ASSIGNED TASK:
Each line of the data should be transcribed exactly as given.

== LISTED ENTRIES

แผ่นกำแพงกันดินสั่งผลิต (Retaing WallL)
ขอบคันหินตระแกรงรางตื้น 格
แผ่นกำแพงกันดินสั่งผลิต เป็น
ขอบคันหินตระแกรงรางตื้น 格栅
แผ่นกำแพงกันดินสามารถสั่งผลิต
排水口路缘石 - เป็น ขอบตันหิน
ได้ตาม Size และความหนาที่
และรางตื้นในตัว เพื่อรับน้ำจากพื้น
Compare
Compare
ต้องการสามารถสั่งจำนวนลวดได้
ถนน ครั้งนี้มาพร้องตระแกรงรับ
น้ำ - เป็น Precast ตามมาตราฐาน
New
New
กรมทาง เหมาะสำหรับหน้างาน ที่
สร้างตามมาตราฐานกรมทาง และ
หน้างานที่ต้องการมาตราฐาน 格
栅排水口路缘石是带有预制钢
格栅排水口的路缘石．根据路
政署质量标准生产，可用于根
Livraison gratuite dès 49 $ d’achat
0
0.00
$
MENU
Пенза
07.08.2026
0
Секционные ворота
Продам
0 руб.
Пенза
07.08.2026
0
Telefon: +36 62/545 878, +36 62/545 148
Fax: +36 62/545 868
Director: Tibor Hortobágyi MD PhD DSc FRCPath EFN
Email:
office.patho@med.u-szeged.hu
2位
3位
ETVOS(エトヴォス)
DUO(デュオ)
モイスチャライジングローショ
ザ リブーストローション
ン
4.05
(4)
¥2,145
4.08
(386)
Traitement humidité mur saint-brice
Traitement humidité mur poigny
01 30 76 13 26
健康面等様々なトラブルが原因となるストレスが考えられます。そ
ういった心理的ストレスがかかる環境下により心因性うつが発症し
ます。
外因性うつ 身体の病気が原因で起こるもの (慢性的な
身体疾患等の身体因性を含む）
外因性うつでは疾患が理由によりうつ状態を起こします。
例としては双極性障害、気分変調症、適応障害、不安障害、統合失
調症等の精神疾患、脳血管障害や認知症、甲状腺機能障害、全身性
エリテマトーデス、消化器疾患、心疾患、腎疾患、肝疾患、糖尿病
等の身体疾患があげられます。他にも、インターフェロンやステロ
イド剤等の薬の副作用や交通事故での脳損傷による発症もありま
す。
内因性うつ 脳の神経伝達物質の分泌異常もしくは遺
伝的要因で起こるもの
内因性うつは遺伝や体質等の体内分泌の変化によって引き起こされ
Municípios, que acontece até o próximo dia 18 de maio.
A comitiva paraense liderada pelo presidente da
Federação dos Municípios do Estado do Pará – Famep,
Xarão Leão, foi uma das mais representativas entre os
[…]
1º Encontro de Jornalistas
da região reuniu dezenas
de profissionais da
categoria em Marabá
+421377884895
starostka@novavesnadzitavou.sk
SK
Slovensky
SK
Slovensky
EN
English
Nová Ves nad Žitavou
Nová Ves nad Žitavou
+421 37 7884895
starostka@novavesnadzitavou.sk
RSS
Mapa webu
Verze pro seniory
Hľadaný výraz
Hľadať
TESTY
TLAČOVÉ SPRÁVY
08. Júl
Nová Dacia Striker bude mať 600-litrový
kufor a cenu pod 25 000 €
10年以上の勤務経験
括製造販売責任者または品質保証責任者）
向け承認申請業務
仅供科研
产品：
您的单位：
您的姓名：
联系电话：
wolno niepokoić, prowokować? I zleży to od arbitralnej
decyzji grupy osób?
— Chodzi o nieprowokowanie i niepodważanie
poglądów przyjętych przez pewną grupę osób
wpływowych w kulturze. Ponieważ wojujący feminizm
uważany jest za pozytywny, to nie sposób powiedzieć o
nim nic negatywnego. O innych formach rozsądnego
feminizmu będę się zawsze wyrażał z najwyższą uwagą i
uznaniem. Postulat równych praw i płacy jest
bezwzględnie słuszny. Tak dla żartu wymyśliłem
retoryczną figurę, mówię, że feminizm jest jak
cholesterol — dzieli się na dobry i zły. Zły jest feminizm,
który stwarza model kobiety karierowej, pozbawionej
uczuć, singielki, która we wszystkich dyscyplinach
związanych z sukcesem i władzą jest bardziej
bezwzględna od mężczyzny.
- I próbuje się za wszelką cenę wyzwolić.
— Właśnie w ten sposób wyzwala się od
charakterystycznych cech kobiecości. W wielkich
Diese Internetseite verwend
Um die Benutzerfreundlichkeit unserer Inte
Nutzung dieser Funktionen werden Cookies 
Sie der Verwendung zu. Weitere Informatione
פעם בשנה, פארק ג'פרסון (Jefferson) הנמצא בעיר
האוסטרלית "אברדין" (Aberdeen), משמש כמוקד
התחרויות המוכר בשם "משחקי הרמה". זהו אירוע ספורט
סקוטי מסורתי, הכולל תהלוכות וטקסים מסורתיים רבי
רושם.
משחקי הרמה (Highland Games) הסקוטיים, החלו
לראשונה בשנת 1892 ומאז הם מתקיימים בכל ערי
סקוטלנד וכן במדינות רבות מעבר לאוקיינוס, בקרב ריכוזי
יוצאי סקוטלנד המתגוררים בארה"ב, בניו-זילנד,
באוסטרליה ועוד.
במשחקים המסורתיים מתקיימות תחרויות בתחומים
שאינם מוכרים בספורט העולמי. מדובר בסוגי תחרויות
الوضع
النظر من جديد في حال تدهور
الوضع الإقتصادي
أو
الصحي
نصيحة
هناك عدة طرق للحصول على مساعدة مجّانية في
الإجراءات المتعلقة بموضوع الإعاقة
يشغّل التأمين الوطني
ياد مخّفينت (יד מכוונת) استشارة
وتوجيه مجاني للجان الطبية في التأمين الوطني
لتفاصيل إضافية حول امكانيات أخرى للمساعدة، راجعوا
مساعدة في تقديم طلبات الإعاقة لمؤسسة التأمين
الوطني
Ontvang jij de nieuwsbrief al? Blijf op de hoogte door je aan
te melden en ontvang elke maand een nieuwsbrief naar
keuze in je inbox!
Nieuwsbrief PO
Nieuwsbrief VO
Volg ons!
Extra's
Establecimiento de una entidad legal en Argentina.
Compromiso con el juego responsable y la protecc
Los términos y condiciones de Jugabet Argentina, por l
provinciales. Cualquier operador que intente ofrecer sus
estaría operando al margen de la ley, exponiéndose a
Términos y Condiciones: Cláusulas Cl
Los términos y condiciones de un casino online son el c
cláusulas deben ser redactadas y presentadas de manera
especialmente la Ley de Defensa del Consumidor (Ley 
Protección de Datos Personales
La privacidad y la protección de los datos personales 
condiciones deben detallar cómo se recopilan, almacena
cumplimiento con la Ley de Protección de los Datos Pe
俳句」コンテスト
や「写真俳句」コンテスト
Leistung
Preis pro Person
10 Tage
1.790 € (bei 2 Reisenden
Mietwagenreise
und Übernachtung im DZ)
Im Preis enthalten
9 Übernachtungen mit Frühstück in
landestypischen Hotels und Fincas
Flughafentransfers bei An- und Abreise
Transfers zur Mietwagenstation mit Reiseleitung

====

TASK RESULT:
แผ่นกำแพงกันดินสั่งผลิต (Retaing WallL)
ขอบคันหินตระแกรงรางตื้น 格
แผ่นกำแพงกันดินสั่งผลิต เป็น
ขอบคันหินตระแกรงรางตื้น 格栅
แผ่นกำแพงกันดินสามารถสั่งผลิต
排水口路缘石 - เป็น ขอบตันหิน
ได้ตาม Size และความหนาที่
และรางตื้นในตัว เพื่อรับน้ำจากพื้น
Compare
Compare
ต้องการสามารถสั่งจำนวนลวดได้
ถนน ครั้งนี้มาพร้องตระแกรงรับ
น้ำ - เป็น Precast ตามมาตราฐาน
New
New
กรมทาง เหมาะสำหรับหน้างาน ที่
สร้างตามมาตราฐานกรมทาง และ
หน้างานที่ต้องการมาตราฐาน 格
栅排水口路缘石是带有预制钢
格栅排水口的路缘石．根据路
政署质量标准生产，可用于根
Livraison gratuite dès 49 $ d’achat
0
0.00
$
MENU
Пенза
07.08.2026
0
Секционные ворота
Продам
0 руб.
Пенза
07.08.2026
0
Telefon: +36 62/545 878, +36 62/545 148
Fax: +36 62/545 868
Director: Tibor Hortobágyi MD PhD DSc FRCPath EFN
Email:
office.patho@med.u-szeged.hu
2位
3位
ETVOS(エトヴォス)
DUO(デュオ)
モイスチャライジングローショ
ザ リブーストローション
ン
4.05
(4)
¥2,145
4.08
(386)
Traitement humidité mur saint-brice
Traitement humidité mur poigny
01 30 76 13 26
健康面等様々なトラブルが原因となるストレスが考えられます。そ
ういった心理的ストレスがかかる環境下により心因性うつが発症し
ます。
外因性うつ 身体の病気が原因で起こるもの (慢性的な
身体疾患等の身体因性を含む）
外因性うつでは疾患が理由によりうつ状態を起こします。
例としては双極性障害、気分変調症、適応障害、不安障害、統合失
調症等の精神疾患、脳血管障害や認知症、甲状腺機能障害、全身性
エリテマトーデス、消化器疾患、心疾患、腎疾患、肝疾患、糖尿病
等の身体疾患があげられます。他にも、インターフェロンやステロ
イド剤等の薬の副作用や交通事故での脳損傷による発症もありま
す。
内因性うつ 脳の神経伝達物質の分泌異常もしくは遺
伝的要因で起こるもの
内因性うつは遺伝や体質等の体内分泌の変化によって引き起こされ
Municípios, que acontece até o próximo dia 18 de maio.
A comitiva paraense liderada pelo presidente da
Federação dos Municípios do Estado do Pará – Famep,
Xarão Leão, foi uma das mais representativas entre os
[…]
1º Encontro de Jornalistas
da região reuniu dezenas
de profissionais da
categoria em Marabá
+421377884895
starostka@novavesnadzitavou.sk
SK
Slovensky
SK
Slovensky
EN
English
Nová Ves nad Žitavou
Nová Ves nad Žitavou
+421 37 7884895
starostka@novavesnadzitavou.sk
RSS
Mapa webu
Verze pro seniory
Hľadaný výraz
Hľadať
TESTY
TLAČOVÉ SPRÁVY
08. Júl
Nová Dacia Striker bude mať 600-litrový
kufor a cenu pod 25 000 €
10年以上の勤務経験
括製造販売責任者または品質保証責任者）
向け承認申請業務
仅供科研
产品：
您的单位：
您的姓名：
联系电话：
wolno niepokoić, prowokować? I zleży to od arbitralnej
decyzji grupy osób?
— Chodzi o nieprowokowanie i niepodważanie
poglądów przyjętych przez pewną grupę osób
wpływowych w kulturze. Ponieważ wojujący feminizm
uważany jest za pozytywny, to nie sposób powiedzieć o
nim nic negatywnego. O innych formach rozsądnego
feminizmu będę się zawsze wyrażał z najwyższą uwagą i
uznaniem. Postulat równych praw i płacy jest
bezwzględnie słuszny. Tak dla żartu wymyśliłem
retoryczną figurę, mówię, że feminizm jest jak
cholesterol — dzieli się na dobry i zły. Zły jest feminizm,
który stwarza model kobiety karierowej, pozbawionej
uczuć, singielki, która we wszystkich dyscyplinach
związanych z sukcesem i władzą jest bardziej
bezwzględna od mężczyzny.
- I próbuje się za wszelką cenę wyzwolić.
— Właśnie w ten sposób wyzwala się od
charakterystycznych cech kobiecości. W wielkich
Diese Internetseite verwend
Um die Benutzerfreundlichkeit unserer Inte
Nutzung dieser Funktionen werden Cookies 
Sie der Verwendung zu. Weitere Informatione
פעם בשנה, פארק ג'פרסון (Jefferson) הנמצא בעיר
האוסטרלית "אברדין" (Aberdeen), משמש כמוקד
התחרויות המוכר בשם "משחקי הרמה". זהו אירוע ספורט
סקוטי מסורתי, הכולל תהלוכות וטקסים מסורתיים רבי
רושם.
משחקי הרמה (Highland Games) הסקוטיים, החלו
לראשונה בשנת 1892 ומאז הם מתקיימים בכל ערי
סקוטלנד וכן במדינות רבות מעבר לאוקיינוס, בקרב ריכוזי
יוצאי סקוטלנד המתגוררים בארה"ב, בניו-זילנד,
באוסטרליה ועוד.
במשחקים המסורתיים מתקיימות תחרויות בתחומים
שאינם מוכרים בספורט העולמי. מדובר בסוגי תחרויות
الوضع
النظر من جديد في حال تدهور
الوضع الإقتصادي
أو
الصحي
نصيحة
هناك عدة طرق للحصول على مساعدة مجّانية في
الإجراءات المتعلقة بموضوع الإعاقة
يشغّل التأمين الوطني
ياد مخّفينت (יד מכוונת) استشارة
وتوجيه مجاني للجان الطبية في التأمين الوطني
لتفاصيل إضافية حول امكانيات أخرى للمساعدة، راجعوا
مساعدة في تقديم طلبات الإعاقة لمؤسسة التأمين
الوطني
Ontvang jij de nieuwsbrief al? Blijf op de hoogte door je aan
te melden en ontvang elke maand een nieuwsbrief naar
keuze in je inbox!
Nieuwsbrief PO
Nieuwsbrief VO
Volg ons!
Extra's
Establecimiento de una entidad legal en Argentina.
Compromiso con el juego responsable y la protecc
Los términos y condiciones de Jugabet Argentina, por l
provinciales. Cualquier operador que intente ofrecer sus
estaría operando al margen de la ley, exponiéndose a
Términos y Condiciones: Cláusulas Cl
Los términos y condiciones de un casino online son el c
cláusulas deben ser redactadas y presentadas de manera
especialmente la Ley de Defensa del Consumidor (Ley 
Protección de Datos Personales
La privacidad y la protección de los datos personales 
condiciones deben detallar cómo se recopilan, almacena
cumplimiento con la Ley de Protección de los Datos Pe
俳句」コンテスト
や「写真俳句」コンテスト
Leistung
Preis pro Person
10 Tage
1.790 € (bei 2 Reisenden
Mietwagenreise
und Übernachtung im DZ)
Im Preis enthalten
9 Übernachtungen mit Frühstück in
landestypischen Hotels und Fincas
Flughafentransfers bei An- und Abreise
Transfers zur Mietwagenstation mit Reiseleitung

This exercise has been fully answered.